生物学的製剤①
2015年05月26日 新しい治療法
リウマチ等の自己免疫疾患の治療は、1950年代以降ステロイドや免疫抑制剤を主体とした非特異的治療が中心でありましたが、関節・予後の改善には不十分でありました。
非特異的治療とは・・・ターゲットが絞られておらず、免疫系全般に作用し効果をきたす治療
生物学的製剤は、TNFやIL-6といったターゲットをピンポイントに絞った特異的治療です。

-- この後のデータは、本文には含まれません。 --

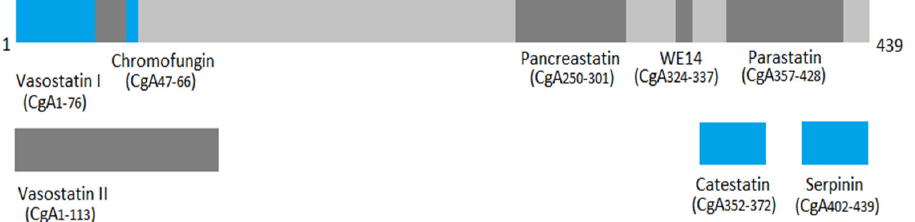
Figure 1. Chromogranin A and its most important biologically active peptides [6,21]. The blue color is reserved for the peptides with the highest significance regarding the discussed issue; light grey represents the whole CgA protein; dark gray rest of the marked peptides.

そもそも生物学的製剤とは、特定の標的制御を目的として、自然界に存在する蛋白質から遺伝子組み換え技術などにより生成されたバイオ医薬品です。
【特徴】
①自然界に存在する蛋白質であり、適切に使用すれば安全である
②標的(抗原)が明確であり、高い特異性と親和性を有するため、高い効果が期待できる
③多様な抗原に対し多彩な作用機転を応用できれば、広い標的分子に応用可能である
④遺伝子工学的手法によるため、工業生産や構造の改良、改変が容易である
【わが国で使用可能な生物学的製剤】
TNF阻害;6種類 IL-6阻害;1種類 T細胞共刺激シグナル阻害;1種類
①レミケード;TNF(2003年、田辺三菱)
②エンブレル;TNF(2005年、ファイザー・武田)
③ヒュミラ;(2008年、エーザイ・アッビー)
④シンポニー;TNF(2011年、田辺三菱・ヤンセン)
⑤シムジア;TNF(2013年、UCB・アステラス)
⑥アクテムラ;IL-6(2008年、中外)
⑦オレンシア;T細胞共刺激シグナル(2010年、小野・ブリストルマイヤーズ)
*⑧バイオシミラー(バイオ後続品);インフリキシマブBS;TNF(2014年、日本化薬)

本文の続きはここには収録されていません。